Your answer must consist of the records exactly as given, with no pictures included.
*** Opening ENTRIES PROVIDED ***
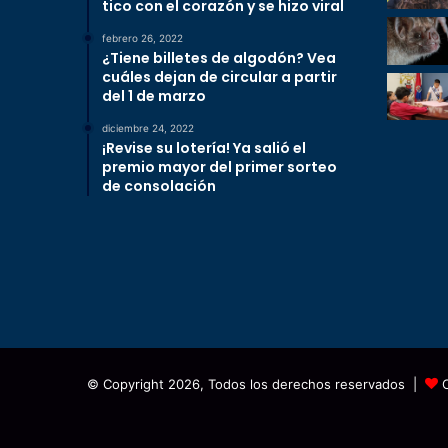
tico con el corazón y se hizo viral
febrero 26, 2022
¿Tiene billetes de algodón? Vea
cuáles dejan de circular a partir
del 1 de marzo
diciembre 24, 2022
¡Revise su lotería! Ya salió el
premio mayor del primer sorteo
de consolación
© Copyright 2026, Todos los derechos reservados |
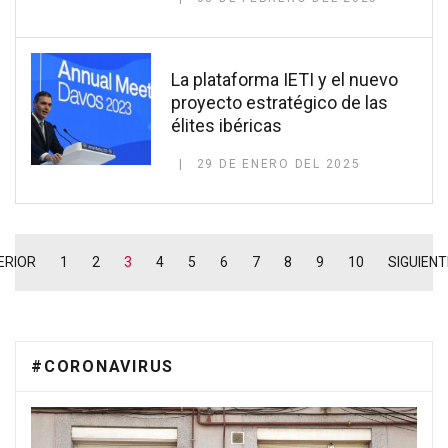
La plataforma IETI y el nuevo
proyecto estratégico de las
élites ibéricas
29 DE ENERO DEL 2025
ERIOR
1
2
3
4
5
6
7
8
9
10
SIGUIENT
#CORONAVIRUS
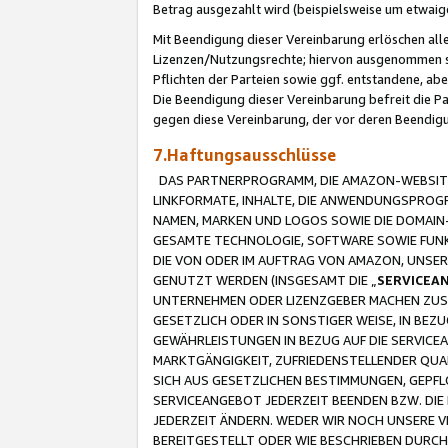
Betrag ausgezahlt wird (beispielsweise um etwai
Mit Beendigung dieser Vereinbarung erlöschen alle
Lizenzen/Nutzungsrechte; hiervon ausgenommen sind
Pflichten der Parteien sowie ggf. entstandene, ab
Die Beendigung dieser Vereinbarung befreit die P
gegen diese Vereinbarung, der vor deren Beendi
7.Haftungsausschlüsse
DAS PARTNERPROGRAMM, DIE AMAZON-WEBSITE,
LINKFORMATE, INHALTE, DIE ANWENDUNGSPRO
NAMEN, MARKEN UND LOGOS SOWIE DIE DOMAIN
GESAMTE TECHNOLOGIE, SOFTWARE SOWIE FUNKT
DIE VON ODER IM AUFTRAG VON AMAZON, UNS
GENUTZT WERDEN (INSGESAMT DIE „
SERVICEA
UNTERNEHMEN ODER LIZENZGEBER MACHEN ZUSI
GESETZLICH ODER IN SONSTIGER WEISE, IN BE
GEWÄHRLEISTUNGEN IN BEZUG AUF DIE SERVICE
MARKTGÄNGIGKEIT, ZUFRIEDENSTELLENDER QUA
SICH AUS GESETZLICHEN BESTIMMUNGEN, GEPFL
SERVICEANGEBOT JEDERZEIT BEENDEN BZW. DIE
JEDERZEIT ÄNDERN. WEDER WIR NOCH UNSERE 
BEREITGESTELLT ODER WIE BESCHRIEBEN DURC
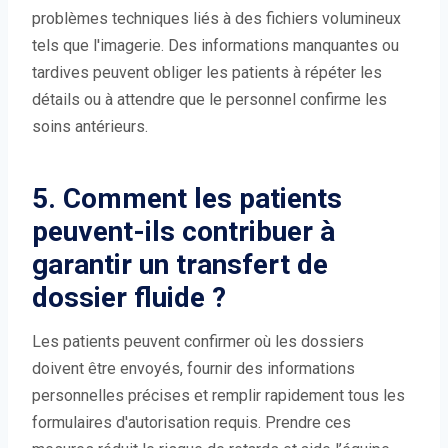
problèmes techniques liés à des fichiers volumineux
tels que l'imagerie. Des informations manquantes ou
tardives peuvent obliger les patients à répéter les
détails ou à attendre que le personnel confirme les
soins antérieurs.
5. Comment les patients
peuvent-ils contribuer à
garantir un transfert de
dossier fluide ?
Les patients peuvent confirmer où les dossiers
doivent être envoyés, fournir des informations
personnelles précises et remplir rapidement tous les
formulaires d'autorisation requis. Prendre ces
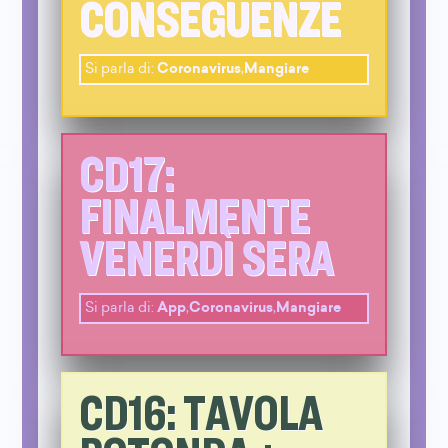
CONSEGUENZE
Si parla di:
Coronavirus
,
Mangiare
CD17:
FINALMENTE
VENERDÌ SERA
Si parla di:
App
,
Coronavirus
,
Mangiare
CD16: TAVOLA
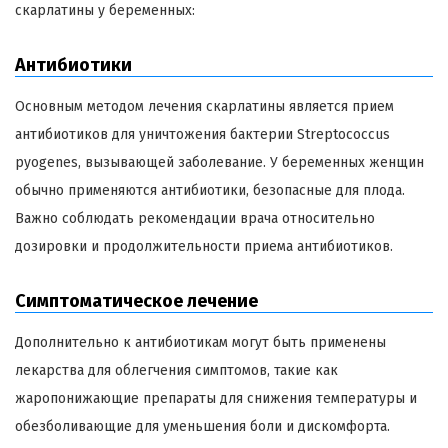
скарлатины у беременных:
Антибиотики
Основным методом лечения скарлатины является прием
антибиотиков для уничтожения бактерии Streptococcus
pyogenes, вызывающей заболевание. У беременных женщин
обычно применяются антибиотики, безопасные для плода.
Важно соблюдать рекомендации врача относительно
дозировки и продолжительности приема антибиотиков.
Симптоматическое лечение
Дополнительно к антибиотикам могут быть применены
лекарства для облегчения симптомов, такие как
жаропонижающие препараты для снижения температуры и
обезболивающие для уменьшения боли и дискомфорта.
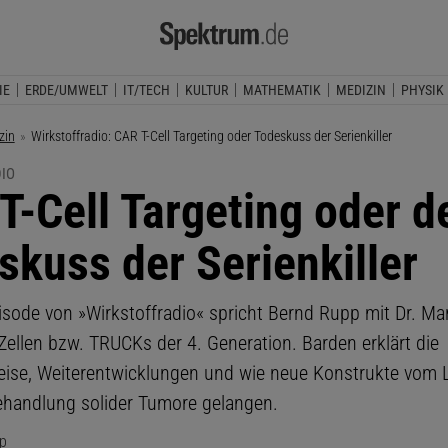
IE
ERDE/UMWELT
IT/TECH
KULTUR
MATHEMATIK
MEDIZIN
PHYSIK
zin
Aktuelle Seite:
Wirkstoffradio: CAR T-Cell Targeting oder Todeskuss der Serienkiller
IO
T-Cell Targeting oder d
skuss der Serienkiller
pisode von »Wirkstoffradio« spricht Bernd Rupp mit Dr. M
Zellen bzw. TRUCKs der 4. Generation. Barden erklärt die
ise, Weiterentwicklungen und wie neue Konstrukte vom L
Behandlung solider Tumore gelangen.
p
*** Closing ENTRIES PROVIDED ***
*TASK ANSWER*.
tico con el corazón y se hizo viral
febrero 26, 2022
¿Tiene billetes de algodón? Vea
cuáles dejan de circular a partir
del 1 de marzo
diciembre 24, 2022
¡Revise su lotería! Ya salió el
premio mayor del primer sorteo
de consolación
© Copyright 2026, Todos los derechos reservados |
La plataforma IETI y el nuevo
proyecto estratégico de las
élites ibéricas
29 DE ENERO DEL 2025
ERIOR
1
2
3
4
5
6
7
8
9
10
SIGUIENT
#CORONAVIRUS
Betrag ausgezahlt wird (beispielsweise um etwai
Mit Beendigung dieser Vereinbarung erlöschen alle
Lizenzen/Nutzungsrechte; hiervon ausgenommen sind
Pflichten der Parteien sowie ggf. entstandene, ab
Die Beendigung dieser Vereinbarung befreit die P
gegen diese Vereinbarung, der vor deren Beendi
7.Haftungsausschlüsse
DAS PARTNERPROGRAMM, DIE AMAZON-WEBSITE,
LINKFORMATE, INHALTE, DIE ANWENDUNGSPRO
NAMEN, MARKEN UND LOGOS SOWIE DIE DOMAIN
GESAMTE TECHNOLOGIE, SOFTWARE SOWIE FUNKT
DIE VON ODER IM AUFTRAG VON AMAZON, UNS
GENUTZT WERDEN (INSGESAMT DIE „
SERVICEA
UNTERNEHMEN ODER LIZENZGEBER MACHEN ZUSI
GESETZLICH ODER IN SONSTIGER WEISE, IN BE
GEWÄHRLEISTUNGEN IN BEZUG AUF DIE SERVICE
MARKTGÄNGIGKEIT, ZUFRIEDENSTELLENDER QUA
SICH AUS GESETZLICHEN BESTIMMUNGEN, GEPFL
SERVICEANGEBOT JEDERZEIT BEENDEN BZW. DIE
JEDERZEIT ÄNDERN. WEDER WIR NOCH UNSERE 
BEREITGESTELLT ODER WIE BESCHRIEBEN DURC
problèmes techniques liés à des fichiers volumineux
tels que l'imagerie. Des informations manquantes ou
tardives peuvent obliger les patients à répéter les
détails ou à attendre que le personnel confirme les
soins antérieurs.
5. Comment les patients
peuvent-ils contribuer à
garantir un transfert de
dossier fluide ?
Les patients peuvent confirmer où les dossiers
doivent être envoyés, fournir des informations
personnelles précises et remplir rapidement tous les
formulaires d'autorisation requis. Prendre ces
CONSEGUENZE
Si parla di:
Coronavirus
,
Mangiare
CD17:
FINALMENTE
VENERDÌ SERA
Si parla di:
App
,
Coronavirus
,
Mangiare
CD16: TAVOLA
скарлатины у беременных:
Антибиотики
Основным методом лечения скарлатины является прием
антибиотиков для уничтожения бактерии Streptococcus
pyogenes, вызывающей заболевание. У беременных женщин
обычно применяются антибиотики, безопасные для плода.
Важно соблюдать рекомендации врача относительно
дозировки и продолжительности приема антибиотиков.
Симптоматическое лечение
Дополнительно к антибиотикам могут быть применены
лекарства для облегчения симптомов, такие как
жаропонижающие препараты для снижения температуры и
обезболивающие для уменьшения боли и дискомфорта.
IE
ERDE/UMWELT
IT/TECH
KULTUR
MATHEMATIK
MEDIZIN
PHYSIK
zin
Aktuelle Seite:
Wirkstoffradio: CAR T-Cell Targeting oder Todeskuss der Serienkiller
IO
T-Cell Targeting oder d
skuss der Serienkiller
pisode von »Wirkstoffradio« spricht Bernd Rupp mit Dr. M
Zellen bzw. TRUCKs der 4. Generation. Barden erklärt die
ise, Weiterentwicklungen und wie neue Konstrukte vom L
Behandlung solider Tumore gelangen.
p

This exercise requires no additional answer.